Machine learning is a type of artificial intelligence (AI) that allows computers to learn from data without being explicitly programmed. Businesses increasingly use machine learning to improve their products and services to deliver ongoing value and respond to user behaviour without needing human oversight.

This has created a significant demand for qualified machine learning engineers who can create bespoke algorithmic models that an organisation can leverage for one or multiple uses.

The global market value for machine learning is expected to reach $1.3 trillion by 20266. IoT is undoubtedly a huge driver behind the growth of machine learning. Connected devices are generating an immense amount of data for organisations that can inform highly profitable business decisions with the right algorithm in place.

With the influx of data only increasing, future job opportunities are expected to remain high.

9. Mobile application developer

Nearly every industry is now using mobile applications to improve operations. For example, mobile applications are being used by retailers to increase sales, by banks to provide better customer service and by healthcare providers to improve patient care.

Now that there are over 6.5 billion smartphone users globally, organisations will continue to increase their investment in mobile applications to gather data from, connect with, and sell to consumers.

This will fuel continued growing demand for talented mobile application developers who can design, develop and deploy mobile applications. Mobile application developers with the right skills will be in high demand across nearly every industry in the years to come.

10. IAM engineer

IAM is a security system that allows organisations to control access to their resources based on the identities of users and groups. As businesses become more digitised, they are increasingly realising the importance of strong IAM systems and are turning to IAM engineers to help them design and deploy them.

The global market value for IAM is projected to grow to $50 billion in 2028. Factors driving this growth include the increasing number of cyber attacks and the need for organisations to comply with data protection regulations. This growth will create strong future demand for IAM engineers.

11. DevSecOps engineer

DevSecOps (development, security and operations) is an approach to software development that integrates security considerations from the outset. DevSecOps engineers are responsible for implementing DevSecOps practices in an organisation.

In recent years, the number of data breaches has increased dramatically as hackers become more sophisticated in their attacks. As a result, organisations increasingly realise the importance of implementing DevSecOps practices and are turning to DevSecOps engineers to help them do so.
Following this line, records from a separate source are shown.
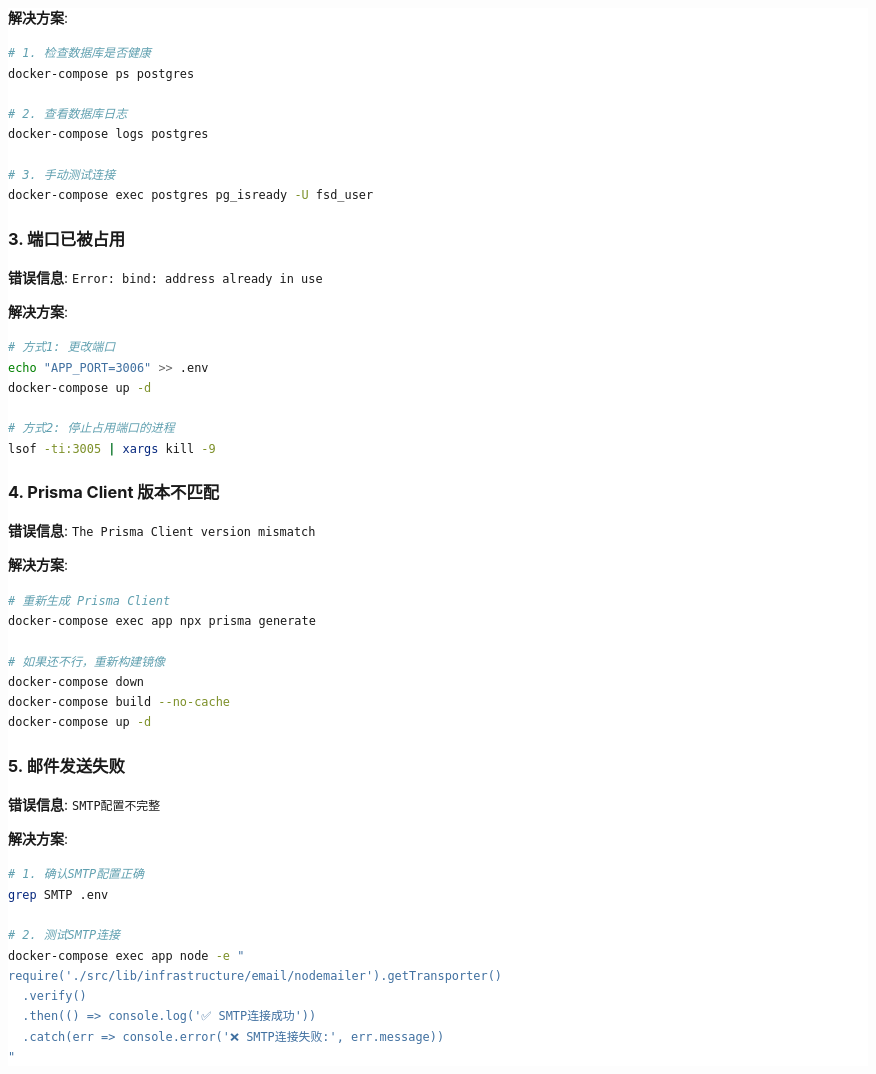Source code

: **解决方案**:

```bash
# 1. 检查数据库是否健康
docker-compose ps postgres

# 2. 查看数据库日志
docker-compose logs postgres

# 3. 手动测试连接
docker-compose exec postgres pg_isready -U fsd_user
```

### 3. 端口已被占用

**错误信息**: `Error: bind: address already in use`

**解决方案**:

```bash
# 方式1: 更改端口
echo "APP_PORT=3006" >> .env
docker-compose up -d

# 方式2: 停止占用端口的进程
lsof -ti:3005 | xargs kill -9
```

### 4. Prisma Client 版本不匹配

**错误信息**: `The Prisma Client version mismatch`

**解决方案**:

```bash
# 重新生成 Prisma Client
docker-compose exec app npx prisma generate

# 如果还不行，重新构建镜像
docker-compose down
docker-compose build --no-cache
docker-compose up -d
```

### 5. 邮件发送失败

**错误信息**: `SMTP配置不完整`

**解决方案**:

```bash
# 1. 确认SMTP配置正确
grep SMTP .env

# 2. 测试SMTP连接
docker-compose exec app node -e "
require('./src/lib/infrastructure/email/nodemailer').getTransporter()
  .verify()
  .then(() => console.log('✅ SMTP连接成功'))
  .catch(err => console.error('❌ SMTP连接失败:', err.message))
"
```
The international market for DevSecOps is projected to expand to $16.5 billion by 2027. Demand for DevSecOps engineers will therefore increase in the coming years as organisations scramble to ensure their software does not contain vulnerabilities.

12. AppSec engineer

Applications are becoming increasingly important to organisations as more operations operate online. However, research has shown that many organisations still release code with known vulnerabilities, primarily because they were discovered too late in development to counter.

Consequently, demand for talented AppSec engineers is expected to grow. These professionals ensure that mobile and web applications are secure from the outset. They are responsible for identifying and mitigating security risks in applications and designing and implementing security measures to protect them.

AppSec engineers will be in high demand over the coming years to mitigate the risk of  releasing applications that put users’ information at risk.

What future tech jobs appeal to you?

As you can see, there’s no shortage of technology jobs that could provide a successful career. If you’re committed to building a rewarding long-term career, these are the roles that will continue to grow in demand in years to come. Can your career grow along with them?